Sorry Kaba, a foreign ministry official in Dakar, told AFP “more than 200 Senegalese perished” in the worst migrant shipwreck recorded on the sea, earlier this month.

Some 1,750 migrants have died crossing the Mediterranean to Europe this year, 30 times more than during the same period in 2014.

At least 700 were killed on April 19 after their rickety trawler sank between Libya and southern Italy, sparking global outrage and demands for a solution.

“This is a question of national interest,” said Kaba, who told AFP the estimate for Senegalese victims was based on witness and survivor accounts as well as figures from a Senegalese association in Libya.

“These networks do their planning in Senegal. The young people who get on board, it’s their families back in Senegal who pay for their transportation.”

Mali’s ministry for overseas nationals said in a statement 156 Malians had perished in recent Mediterranean accidents, most from the western region of Kayes, near the Senegal border.

Senegal said it was setting up a crisis center and a hotline to enable families to get in touch with authorities who are “working hard to give people reliable and credible information”.

“Family of people assumed missing... are asked to come forward with details of those who may be affected,” said a statement from the ministry for overseas citizens.

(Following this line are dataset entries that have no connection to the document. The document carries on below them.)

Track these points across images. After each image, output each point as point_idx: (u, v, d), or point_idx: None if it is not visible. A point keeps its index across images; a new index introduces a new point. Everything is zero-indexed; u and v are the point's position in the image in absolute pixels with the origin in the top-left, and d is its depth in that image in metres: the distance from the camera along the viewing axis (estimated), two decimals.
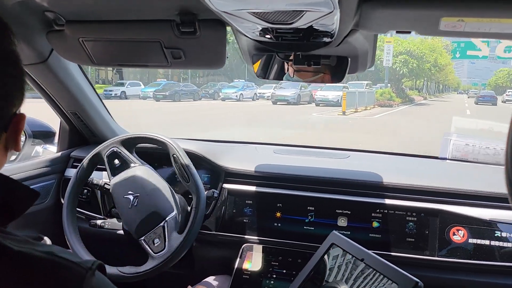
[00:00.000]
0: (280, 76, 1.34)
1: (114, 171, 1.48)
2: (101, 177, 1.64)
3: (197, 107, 19.27)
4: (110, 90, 22.12)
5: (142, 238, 1.38)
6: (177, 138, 1.65)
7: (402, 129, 13.00)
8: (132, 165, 1.47)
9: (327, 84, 16.07)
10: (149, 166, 1.50)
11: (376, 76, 35.29)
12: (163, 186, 1.44)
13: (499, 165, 1.67)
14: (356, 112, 17.59)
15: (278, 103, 21.03)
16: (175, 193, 1.46)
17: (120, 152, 1.48)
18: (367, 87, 23.75)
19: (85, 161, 1.51)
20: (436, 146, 1.86)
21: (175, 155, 1.44)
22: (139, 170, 1.46)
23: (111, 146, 1.49)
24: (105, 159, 1.49)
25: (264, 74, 1.34)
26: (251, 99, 23.72)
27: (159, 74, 35.71)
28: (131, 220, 1.40)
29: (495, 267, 1.30)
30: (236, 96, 23.39)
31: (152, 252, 1.36)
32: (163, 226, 1.37)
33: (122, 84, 23.76)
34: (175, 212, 1.40)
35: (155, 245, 1.36)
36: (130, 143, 1.52)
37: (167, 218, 1.38)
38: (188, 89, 23.91)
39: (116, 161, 1.48)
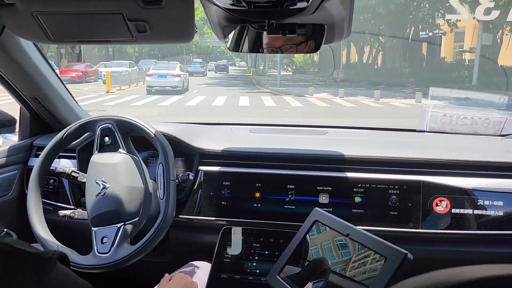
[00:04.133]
0: (254, 48, 1.27)
1: (101, 148, 1.37)
2: (67, 166, 1.54)
3: None
4: None
5: (95, 229, 1.29)
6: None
7: None
8: (120, 150, 1.36)
9: None
10: (138, 158, 1.38)
11: None
12: (140, 188, 1.32)
13: (477, 134, 1.66)
14: None
15: None
16: (152, 198, 1.35)
17: (115, 131, 1.37)
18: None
19: (49, 146, 1.40)
20: None
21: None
22: (123, 160, 1.34)
23: (106, 121, 1.38)
24: (98, 131, 1.37)
25: (237, 47, 1.27)
26: None
27: None
28: (93, 207, 1.31)
29: (480, 235, 1.29)
30: None
31: (95, 249, 1.27)
32: (118, 230, 1.27)
33: None
34: (137, 219, 1.29)
35: (103, 243, 1.26)
36: (125, 127, 1.39)
37: (126, 223, 1.27)
38: None
39: (107, 139, 1.37)
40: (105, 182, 1.31)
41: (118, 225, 1.28)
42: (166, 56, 36.26)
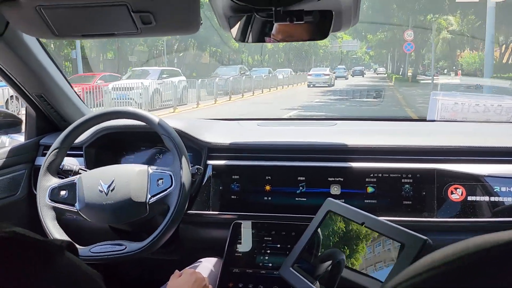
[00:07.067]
0: (261, 38, 1.25)
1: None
2: (74, 163, 1.52)
3: None
4: None
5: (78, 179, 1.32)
6: None
7: None
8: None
9: None
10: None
11: None
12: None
13: (490, 122, 1.62)
14: None
15: None
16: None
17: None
18: None
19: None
20: None
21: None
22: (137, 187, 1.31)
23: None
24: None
25: (243, 37, 1.25)
26: None
27: None
28: (84, 186, 1.31)
29: (497, 223, 1.26)
30: None
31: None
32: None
33: None
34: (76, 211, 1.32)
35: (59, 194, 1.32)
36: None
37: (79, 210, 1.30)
38: None
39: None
40: (109, 189, 1.28)
41: (74, 208, 1.30)
42: (288, 64, 33.34)
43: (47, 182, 1.35)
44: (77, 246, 1.27)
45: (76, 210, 1.30)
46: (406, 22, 23.84)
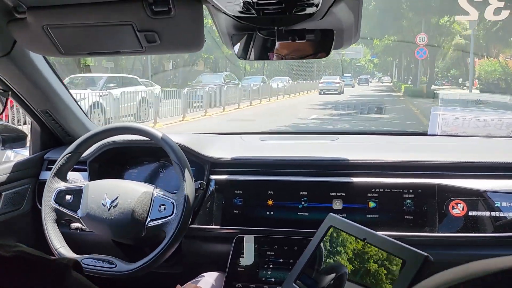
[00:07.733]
0: (263, 55, 1.27)
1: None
2: (78, 178, 1.54)
3: None
4: None
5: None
6: None
7: None
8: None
9: None
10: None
11: None
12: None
13: (490, 136, 1.64)
14: None
15: None
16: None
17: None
18: None
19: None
20: None
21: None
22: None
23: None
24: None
25: (246, 54, 1.28)
26: None
27: None
28: (88, 199, 1.32)
29: (498, 238, 1.27)
30: None
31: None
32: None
33: None
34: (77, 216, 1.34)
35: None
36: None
37: (79, 216, 1.33)
38: None
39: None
40: (112, 205, 1.29)
41: (75, 214, 1.33)
42: (292, 73, 31.19)
43: (55, 184, 1.37)
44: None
45: (77, 217, 1.33)
46: (418, 25, 22.33)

The number of migrants crossing to southern Europe from Africa has shown little sign of easing since the April 19 disaster.

Media in Dakar have for several days been reporting the deaths of Senegalese in capsized vessels on the Mediterranean.

“Seventeen deaths for Goudiry” said a headline Monday in “Le Quotidien” over a story quoting a youth worker in the Senegalese district at the Mali border.

The area is the principal departure point for Senegalese trying to get to Europe, who then frequently travel east through Mali, Burkina Faso, Niger and finally Libya to catch boats.

“I saw five compatriots including an 18-year-old starve in the (Niger) desert,” shipwreck survivor Lamine Diallo, 44, told the newspaper.